Numa entrevista ao Público ele fala, entre outras coisas, de um cendal, véu mais ou menos transparente, que é mencionado no canto II, e que a minha professora de português poderia ter usado com sucesso, para nos incentivar a aplicarmo-nos a fundo, digamos assim, na atenta leitura do longo poema.
Nessa parte dos Lusíadas, Camões conta…ou melhor, canta, que Vénus, para atrair um deus, está desnuda e coberta com o tal véu que, por ser curto, lhe deixava os roxos lírios à mostra. E se houver quem pense que o poeta fala de flores, é porque está a precisar que lhe adubem a imaginação.
Escreve ele: “Com um delegado cendal partes cobre/ de quem vergonha é natural reparo./ Porém, nem tudo esconde, nem é descobre,/ o véu dos roxos lírios pouco avaro./ Mas para que o desejo acenda e dobre,/ lhe põe diante aquele objecto raro./ Já se sentem no céu, por toda a parte/ ciúmes em Vulcano, amor em Marte.”
No Jardim Horto de Camões, em Constância, onde há 52 plantas mencionadas por Camões na sua poesia, até pode haver lírios, mas lírios roxos e véus transparentes, isso é mais para quem olha a lua, em vez do telemóvel, quando passeia na rua.
Nesta época tenho sido abordado por gente simpática que me quer salvar.

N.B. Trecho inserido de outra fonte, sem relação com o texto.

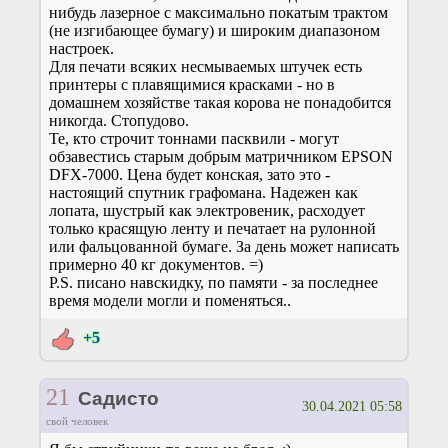
нибудь лазерное с максимально покатым трактом
(не изгибающее бумагу) и широким диапазоном
настроек.
Для печати всяких несмываемых штучек есть
принтеры с плавящимися красками - но в
домашнем хозяйстве такая корова не понадобится
никогда. Стопудово.
Те, кто строчит тоннами пасквили - могут
обзавестись старым добрым матричником EPSON
DFX-7000. Цена будет конская, зато это -
настоящий спутник графомана. Надежен как
лопата, шустрый как электровеник, расходует
только красящую ленту и печатает на рулонной
или фальцованной бумаге. За день может написать
примерно 40 кг документов. =)
P.S. писано навскидку, по памяти - за последнее
время модели могли и поменяться..
+5
21
Садисто
30.04.2021 05:58
свой человек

A mim, ao país e ao Mundo. As promessas da salvação andam por aí, ao som de músicas polvilhadas de sininhos, quer em forma de políticos a mostrar a dentuça, modelos a mostrar-se em roupa interior mais transparente que o cendal de Vénus, ou a sugerir perfumes místicos, junto a árvores de Natal iguais às dos bancos, seguradoras ou super-mercados.
No meio desta mistura de presépios, sutiãs e cuecas fio dental, Pais Natais brejeiros, fragrâncias de queijo da serra e de madeiras eróticas, e árvores a imitar pinheiros feitas na China, pus-me a escrever postais de Natal em papel, pintados com boca ou pé, que me chegam anualmente à caixa do correio, enviados pela associação de Artistas e Pintores com a Boca e o Pé, desde os tempos em que era criança e vinham no nome da minha mãe.
Mandei uma dúzia deles e só não mandei mais, porque não tinha a morada de algumas pessoas, e já não há listas telefónicas para as descobrir, porque agora é tudo segredo de Estado. Tudo, menos os lírios roxos de certas senhoras, que se mostram aos milhares nos sites da especialidade, com ou sem gingombéis!!!